Action item A: Recast the records, from the start through the line containing "conditions across the region, with cooler", as a JSON list of strings with one entry per line, omitting blank lines. Leave the pictures out.

+++ Document text

The cover I chose is Orphée by Gustave Moreau. French fin-de-siècle was obsessed with Moreau’s paintings. Huysmans met him through Jean Lorrain and was so smitten that he wrote fascinating pages about Salomé and L’Apparition in À reboursOrphée presents a similar face-to-face between a male and a female figure to the one in L’Apparition. In his ekphrasis of the latter, Huysmans gave voice to the two characters. In Orphée, however, their silence is open to interpretation. The female figure could be responsible for the poet’s death; but she could also be the one now chanting words of consolation. The first time I saw this painting was when I was fifteen, right after I was introduced to Lorrain, my French teacher used it for teaching artistic commentary. A few days later, I found a copy of Les Fleurs du mal with it as a cover and devotedly kept it. Moreau’s Orphée has somehow always remained as a filigree in my studies and research. 

What got you interested in French literature in the first place? 

« Je suis tombée dans la marmite quand j’étais petite! » 1 

How are you enjoying Oxford? 

I like it more every day. When lockdown happened, I did not even try to go elsewhere, as I enjoyed my deserted college and the eerie silence of the empty streets. In the misty dusk, one would think of Baudelaire’s translation of Quincey’s “Visions d’Oxford”. Lockdown made me realise Oxford is my home now. Each stone, each spire tells a story. I love the idea of walking where Wilde, Hopkins and Newman used to walk, and imagining characters from Zuleika Dobson or from Brideshead Revisited strolling around. To be honest, I love “normal” Oxford too and was quite thrilled to see people coming out again. The balance of teaching and research, of thrilling conversations, of quiet studying and solitary ambling, is all I could wish for. I am very much looking forward to meeting my students again.

++++++
+++ Recorded data

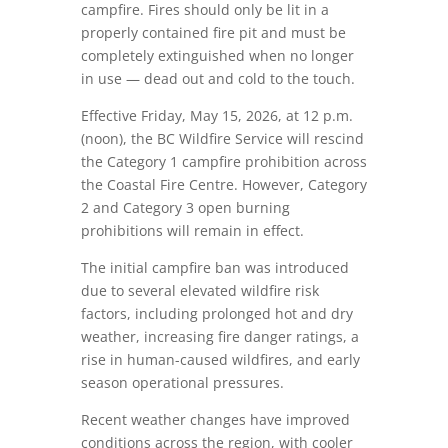
campfire. Fires should only be lit in a
properly contained fire pit and must be
completely extinguished when no longer
in use — dead out and cold to the touch.
Effective Friday, May 15, 2026, at 12 p.m.
(noon), the BC Wildfire Service will rescind
the Category 1 campfire prohibition across
the Coastal Fire Centre. However, Category
2 and Category 3 open burning
prohibitions will remain in effect.
The initial campfire ban was introduced
due to several elevated wildfire risk
factors, including prolonged hot and dry
weather, increasing fire danger ratings, a
rise in human-caused wildfires, and early
season operational pressures.
Recent weather changes have improved
conditions across the region, with cooler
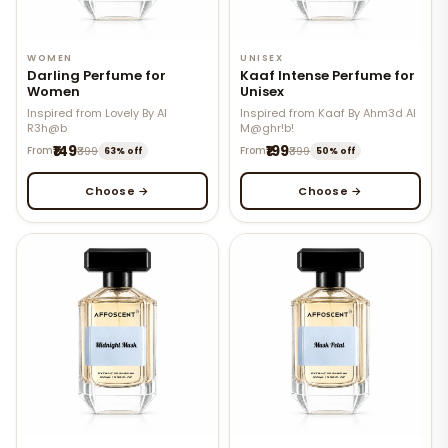
WOMEN
UNISEX
Darling Perfume for
Kaaf Intense Perfume for
Women
Unisex
Inspired from Lovely By Al
Inspired from Kaaf By Ahm3d Al
R3h@b
M@ghr!b!
₹149
₹199
From
₹399
From
₹399
63% off
50% off
Choose →
Choose →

++++++

Action item B: Carry the interview on French literature and Oxford forward from its final line.

Written reply A:
[
  "campfire. Fires should only be lit in a",
  "properly contained fire pit and must be",
  "completely extinguished when no longer",
  "in use — dead out and cold to the touch.",
  "Effective Friday, May 15, 2026, at 12 p.m.",
  "(noon), the BC Wildfire Service will rescind",
  "the Category 1 campfire prohibition across",
  "the Coastal Fire Centre. However, Category",
  "2 and Category 3 open burning",
  "prohibitions will remain in effect.",
  "The initial campfire ban was introduced",
  "due to several elevated wildfire risk",
  "factors, including prolonged hot and dry",
  "weather, increasing fire danger ratings, a",
  "rise in human-caused wildfires, and early",
  "season operational pressures.",
  "Recent weather changes have improved",
  "conditions across the region, with cooler"
]

Written reply B:
What are you working on now? 

I am now looking at another side of the nineteenth century and how it grows into the entre-deux-guerres though a project which studies “desperate prayer” from Baudelaire to Bernanos. Baudelaire’s poems provided the two next generations (Huysmans and Bloy then Mauriac and Bernanos) with a form of expression that owes a lot to the despair expressed by the prophets in the Bible, and this despair takes the place of the enthusiastic speech displayed by Hugo. The purpose of the analysis is to show that the despair faced by the post-1848, post-1870 and post-1914 generations led to the collapse of trust in language as a means to change the future by moving people’s hearts, but that this powerlessness of human speech actually gives way to a higher form of poetical discourse, an attitude of expectant hope within despair—"hope against all hope” —that takes shape in the narrative form rather than in the poem.